Ces scènes avec toi jouant ce docteur idéaliste -
- qui arrive en hélicoptère...
As-tu jamais pensé en faire un vrai film ?
- Non. - Ce n'était que des fragments...
Je ne sais plus comment... On avait probablement un système.
Comme Claes l'a dit, "pathétique, au mieux."
Il était très amusant. On a eu du mal à le décider.
Il avait peur de le faire. Le salaud.
Il se donnait toujours des grands airs, tu sais.
Mais on l'a eu... Il n'a pas changé. Que fait-il ?
Il occupe un poste important au Conseil artistique danois.
Putain... Oui.
C'est comme ça, quand on chie sur le sofa. On finit par s'asseoir dessus.
Ça a toujours été une histoire très positive, du point de vue de Claes.
La partie mémorable est celle des anoraks.
Oui, il les a beaucoup portés.
C'est un film avec beaucoup d'humeurs et d'atmosphères différentes.
De la vision étroite et lumineuse, au champ plus large dans l'obscurité.
Il y a la scène avec l'hypnose, qui devient vraiment effrayante -
- et très David Lynch.
Tu as dit que David Lynch est venu un peu trop ***...?
Oui, mais le problème, avec David Lynch...
Non, j'ai vu "Mulholland Drive" et j'ai vraiment bien aimé.
Sinon, je n'ai pas vraiment... J'ai adoré "TWin Peaks".
En fait, ça débouche sur "The Kingdom".
Mais sinon, ses films sont un peu trop papier glacé à mon goût.
C'est surtout une affaire de goût, car en réalité -
- on peut dire qu'on a suivi des voies différentes, à un moment.
Mais c'était un peu trop chic et un peu trop...
Je n'ai pas tellement aimé ces films. Mais celui-là, j'ai bien aimé.
C'est rafraîchissant, comparé a... Je vois rarement les nouveaux films, -
- mais j'ai tout de même une idée de ce qui sort.
Comme tu l'as dit, ça t'a inspiré pour "The Kingdom".
Les scènes des Archives nationales annoncent aussi "The Kingdom".
Oui, il y a un peu...
Les scènes avec Olaf Ussing, Ole Ernst et lb Hansen, -
- qui devaient tous parler anglais. Bizarre, mais c'est comme ça.
Il y a cette longue histoire où les docteurs prennent le contrôle du pays.
Le gynécologue devient le ministre du Transport, je crois.
Quand on regarde toute la trilogie, vois-tu "Epidemic" -
- plus comme un intermède entre deux grands films -
- plutôt que comme une vraie suite du premier ?
Je dois le voir comme une vraie suite, vu que c'est le film qui...
Peut-on l'appeler le réglisse dans les bonbons assortis ?
Et puis j'aime plutôt bien "Epidemic".
Pour moi, c'est comme un film de famille.

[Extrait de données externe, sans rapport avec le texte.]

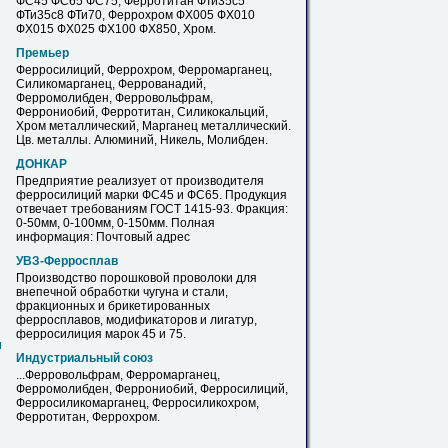
ФС45 ФС65 ФС75, Ферротитан ФТи35с5
ФТи35с8 ФТи70, Феррохром ФХ005 ФХ010
ФХ015 ФХ025 ФХ100 ФХ850, Хром.
Премьер
Ферросилиций
, Феррохром, Ферромарганец,
Силикомарганец, Феррованадий,
Ферромолибден, Ферровольфрам,
Феррониобий, Ферротитан, Силикокальций,
Хром металлический, Марганец металлический.
Цв. металлы. Алюминий, Никель, Молибден.
ДОНКАР
Предприятие реализует от производителя
ферросилиций
марки ФС45 и ФС65. Продукция
отвечает требованиям ГОСТ 1415-93. Фракция:
0-50мм, 0-100мм, 0-150мм. Полная
информация: Почтовый адрес
УВЗ-Ферросплав
Производство порошковой проволоки для
внепечной обработки чугуна и стали,
фракционных и брикетированных
ферросплавов, модификаторов и лигатур,
ферросилиция
марок 45 и 75.
м
Индустриальный союз
...Ферровольфрам, Ферромарганец,
Ферромолибден, Феррониобий,
Ферросилиций
,
Ферросиликомарганец, Ферросиликохром,
Ферротитан, Феррохром.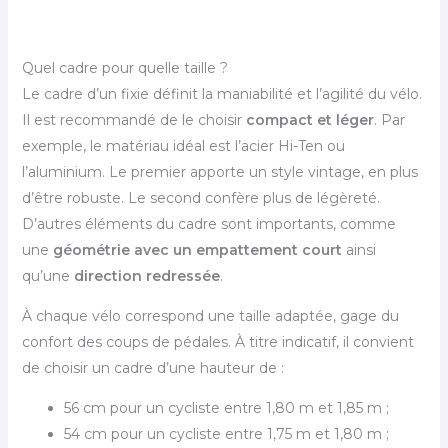
Quel cadre pour quelle taille ?
Le cadre d’un fixie définit la maniabilité et l’agilité du vélo.
Il est recommandé de le choisir
compact et léger
. Par
exemple, le matériau idéal est l’acier Hi-Ten ou
l’aluminium. Le premier apporte un style vintage, en plus
d’être robuste. Le second confère plus de légèreté.
D’autres éléments du cadre sont importants, comme
une
géométrie avec un empattement court
ainsi
qu’une
direction redressée
.
À chaque vélo correspond une taille adaptée, gage du
confort des coups de pédales. À titre indicatif, il convient
de choisir un cadre d’une hauteur de :
56 cm pour un cycliste entre 1,80 m et 1,85 m ;
54 cm pour un cycliste entre 1,75 m et 1,80 m ;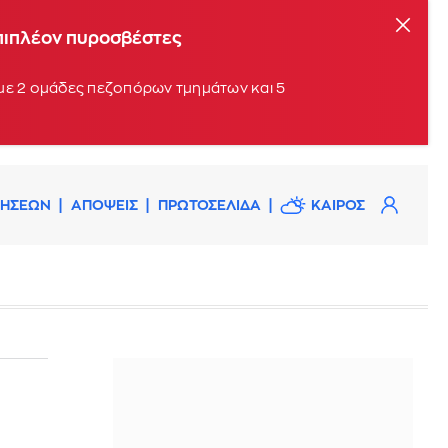
επιπλέον πυροσβέστες
 με 2 ομάδες πεζοπόρων τμημάτων και 5
ΔΗΣΕΩΝ
ΑΠΟΨΕΙΣ
ΠΡΩΤΟΣΕΛΙΔΑ
ΚΑΙΡΟΣ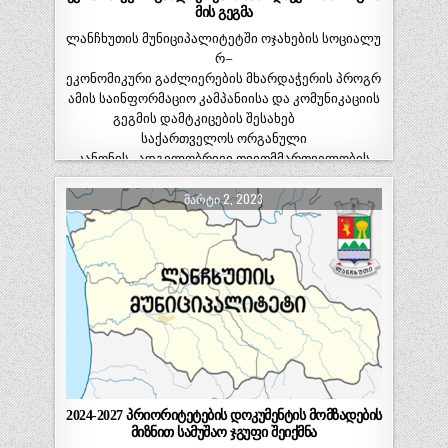
მის გეგმა
ლანჩხუთის მუნიციპალიტეტში ოჯახების სოციალუ
რ–
ეკონომიკური გაძლიერების მხარდაჭერის პროგრ
ამის საინფორმაციო კამპანიისა და კომუნიკაციის
გეგმის დამტკიცების შესახებ
საქართველოს ორგანული
კანონის „ადგილობრივი თვითმმართველობის
კოდექსი“ 61–ე მუხლის მე-3 პუნქტის…
ᲛᲐᲠᲢᲘ 2, 2023
2024-2027 პრიორიტეტების დოკუმენტის მომზადების
მიზნით სამუშაო ჯგუფი შეიქმნა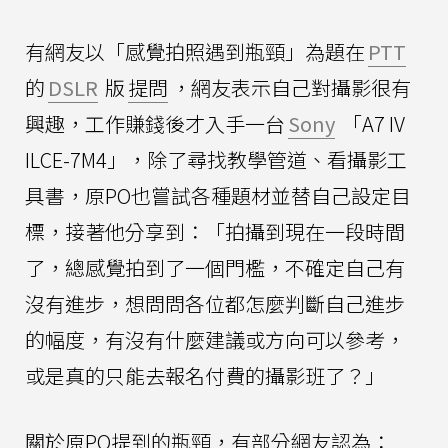
有網友以「感覺拍照遇到瓶頸」為題在
PTT
的
DSLR
版
提問
，網友表示自己對攝影很有
興趣，工作賺錢後才入手一台
Sony
「A7 IV
ILCE-7M4」，除了尋找教學管道、看攝影工
具書，原PO也嘗試各種題材並替自己設定目
標，接著他分享到：「拍攝到現在一段時間
了，總感覺拍到了一個門檻，不確定自己有
沒有進步，想問問各位都怎麼判斷自己進步
的幅度，有沒有什麼建議或方向可以參考，
或是真的只能去報名付費的攝影班了？」
關於原PO提到的瓶頸，有部分網友認為：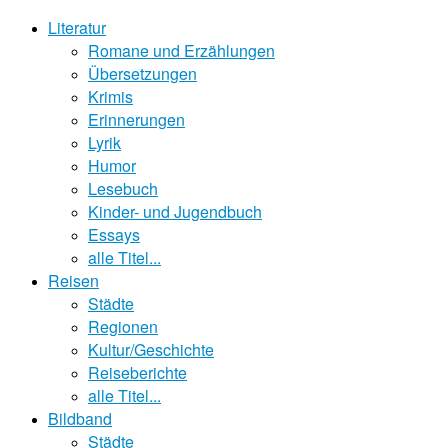
Literatur
Romane und Erzählungen
Übersetzungen
Krimis
Erinnerungen
Lyrik
Humor
Lesebuch
Kinder- und Jugendbuch
Essays
alle Titel...
Reisen
Städte
Regionen
Kultur/Geschichte
Reiseberichte
alle Titel...
Bildband
Städte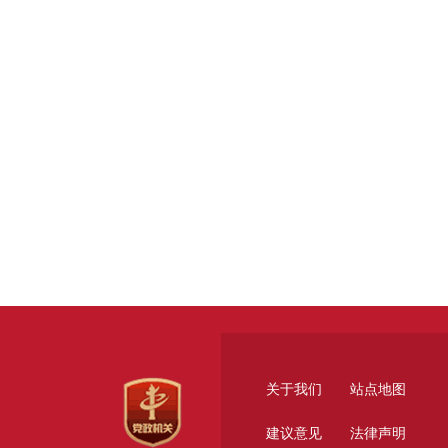
关于我们
站点地图
建议意见
法律声明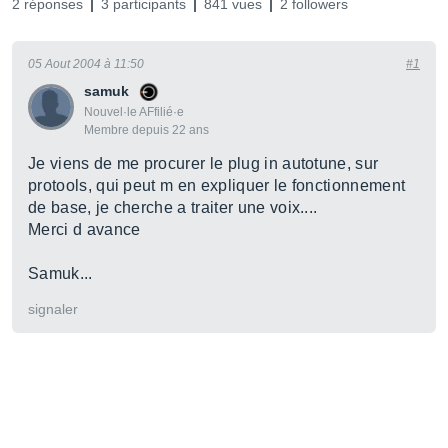
2 réponses
3 participants
841 vues
2 followers
05 Aout 2004 à 11:50
#1
samuk
Nouvel·le AFfilié·e
Membre depuis 22 ans
Je viens de me procurer le plug in autotune, sur
protools, qui peut m en expliquer le fonctionnement
de base, je cherche a traiter une voix....
Merci d avance
Samuk...
signaler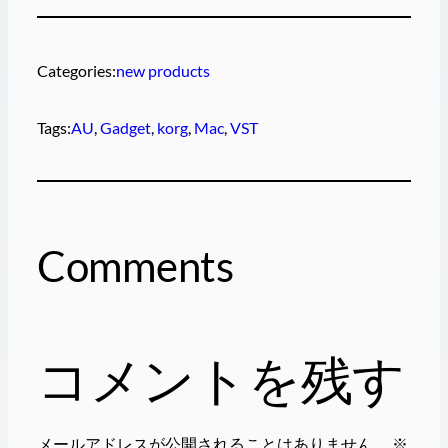
Categories:
new products
Tags:
AU
, 
Gadget
, 
korg
, 
Mac
, 
VST
Comments
コメントを残す
メールアドレスが公開されることはありません。
※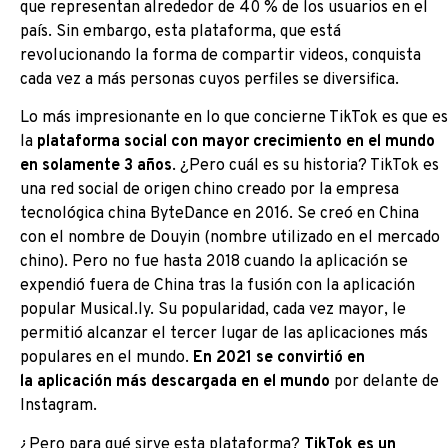
que representan alrededor de 40 % de los usuarios en el
país. Sin embargo, esta plataforma, que está
revolucionando la forma de compartir videos, conquista
cada vez a más personas cuyos perfiles se diversifica.
Lo más impresionante en lo que concierne TikTok es que es
la
plataforma social con mayor crecimiento en el mundo
en solamente 3 años
. ¿Pero cuál es su historia? TikTok es
una red social de origen chino creado por la empresa
tecnológica china ByteDance en 2016. Se creó en China
con el nombre de Douyin (nombre utilizado en el mercado
chino). Pero no fue hasta 2018 cuando la aplicación se
expendió fuera de China tras la fusión con la aplicación
popular Musical.ly. Su popularidad, cada vez mayor, le
permitió alcanzar el tercer lugar de las aplicaciones más
populares en el mundo.
En 2021 se convirtió en
la aplicación más descargada en el mundo
por delante de
Instagram.
¿Pero para qué sirve esta plataforma?
TikTok es un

C'était vraiment étrange et fait de telle façon que...
"The Element of Crime" et "Europa" étaient des films très purs -
- dans la mesure où on les a planifiés et on a essayé de rester -
- le plus près possible de notre plan.
"Epidemic" est beaucoup plus vague, -
- alors il y a beaucoup de choses dans ce film qui ne vont pas.
Il fallait que ça soit fait, alors on a continué et on l'a fait.

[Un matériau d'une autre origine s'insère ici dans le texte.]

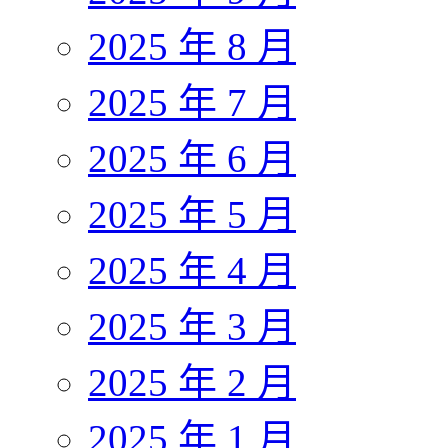
2025 年 8 月
2025 年 7 月
2025 年 6 月
2025 年 5 月
2025 年 4 月
2025 年 3 月
2025 年 2 月
2025 年 1 月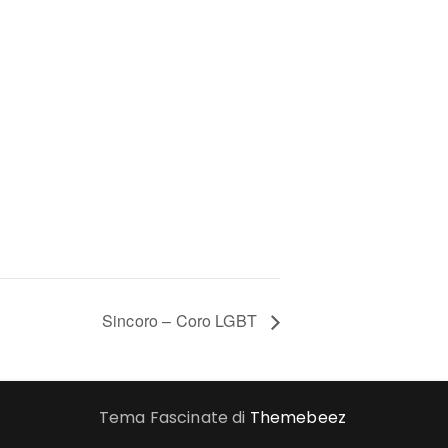
Sincoro – Coro LGBT
Tema Fascinate di
Themebeez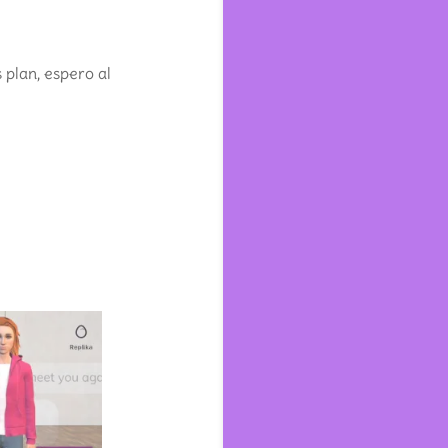
 plan, espero al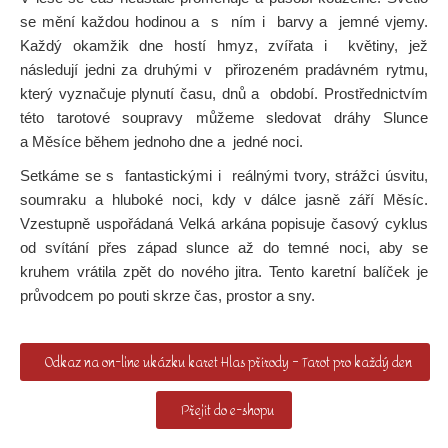
se mění každou hodinou a s ním i barvy a jemné vjemy.
Každý okamžik dne hostí hmyz, zvířata i květiny, jež
následují jedni za druhými v přirozeném pradávném rytmu,
který vyznačuje plynutí času, dnů a období. Prostřednictvím
této tarotové soupravy můžeme sledovat dráhy Slunce
a Měsíce během jednoho dne a jedné noci.
Setkáme se s fantastickými i reálnými tvory, strážci úsvitu,
soumraku a hluboké noci, kdy v dálce jasně září Měsíc.
Vzestupně uspořádaná Velká arkána popisuje časový cyklus
od svítání přes západ slunce až do temné noci, aby se
kruhem vrátila zpět do nového jitra. Tento karetní balíček je
průvodcem po pouti skrze čas, prostor a sny.
Odkaz na on-line ukázku karet Hlas přírody – Tarot pro každý den
Přejít do e-shopu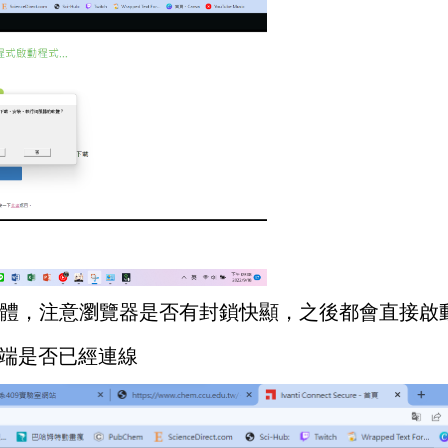
體，注意瀏覽器是否有封鎖快顯
，
之後都會直接啟動c
端是否已經連線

Le plus cher, dans le film, ce fut le logo dans le coin.
- Ce fut extrêmement cher. - C'est la seule chose en couleur.
Oui. Comme ça on a pu dire que c'était un film en couleur.

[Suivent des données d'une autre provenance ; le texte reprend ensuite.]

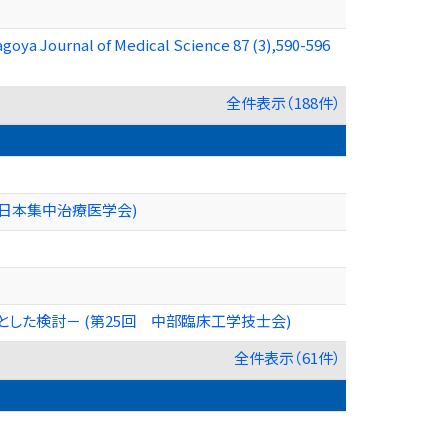
Nagoya Journal of Medical Science 87 (3),590-596
全件表示（188件）
日本集中治療医学会)
した検討－ (第25回 中部臨床工学技士会)
全件表示（61件）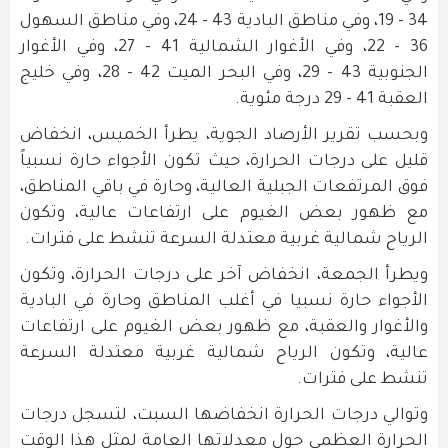
34 - 19، وفي مناطق البادية 43 - 24، وفي مناطق السهول
36 - 22، وفي الأغوار الشمالية 41 - 27، وفي الأغوار
الجنوبية 43 - 29، وفي البحر الميت 42 - 28، وفي خليج
العقبة 41 - 29 درجة مئوية.
وبحسب تقرير الأرصاد الجوية، يطرأ الخميس، انخفاض
قليل على درجات الحرارة، حيث تكون الأجواء حارة نسبياً
فوق المرتفعات الجبلية العالية، وحارة في باقي المناطق،
مع ظهور بعض الغيوم على ارتفاعات عالية، وتكون
الرياح شمالية غربية معتدلة السرعة تنشط على فترات.
ويطرأ الجمعة، انخفاض آخر على درجات الحرارة، وتكون
الأجواء حارة نسبيا في أغلب المناطق وحارة في البادية
والأغوار والعقبة، مع ظهور بعض الغيوم على ارتفاعات
عالية، وتكون الرياح شمالية غربية معتدلة السرعة
تنشط على فترات.
وتوالي درجات الحرارة انخفاضها السبت، لتسجل درجات
الحرارة العظمى حول معدلاتها العامة لمثل هذا الوقت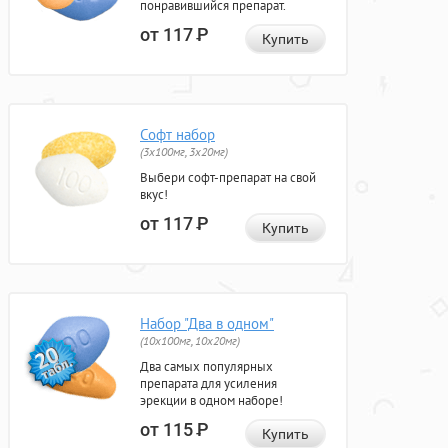
понравившийся препарат.
от 117
Р
Купить
Софт набор
(3x100мг, 3x20мг)
Выбери софт-препарат на свой
вкус!
от 117
Р
Купить
Набор "Два в одном"
(10x100мг, 10x20мг)
Два самых популярных
препарата для усиления
эрекции в одном наборе!
от 115
Р
Купить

Puis trois années ont passé et "Europa" est sorti.
C'est très planifié, comme tu dis. C'est assez évident.
Il y a beaucoup de niveaux différents. Il a dû falloir beaucoup planifier.
Oui, beaucoup. Notre story-board était énorme.
Je me souviens de ce réalisateur français.
Jean-Marc avait travaillé avec lui sur "Le Grand bleu".
-...comment il s'appelle...? - Luc Besson.
Il est venu sur le tournage et il a été choqué de voir -
- que tout le monde avait un story-board épais comme ça.
Quand il faisait des story-boards, ils étaient top secret.
Mais là, chacun y avait accès et il avait plusieurs couches, -
- car on utilisait beaucoup de rétroprojections, etc.
Tout ça était très compliqué et le story-board était très détaillé.
Je ne sais pas s'il existe encore On a conserve certains dessins.
Le film voyage à rebours jusqu'à la grande cicatrice du XXe siècle.
Pas seulement 39-45, mais aussi l'Holocauste.
Pourquoi était-ce important ? Pourquoi avoir choisi cette période.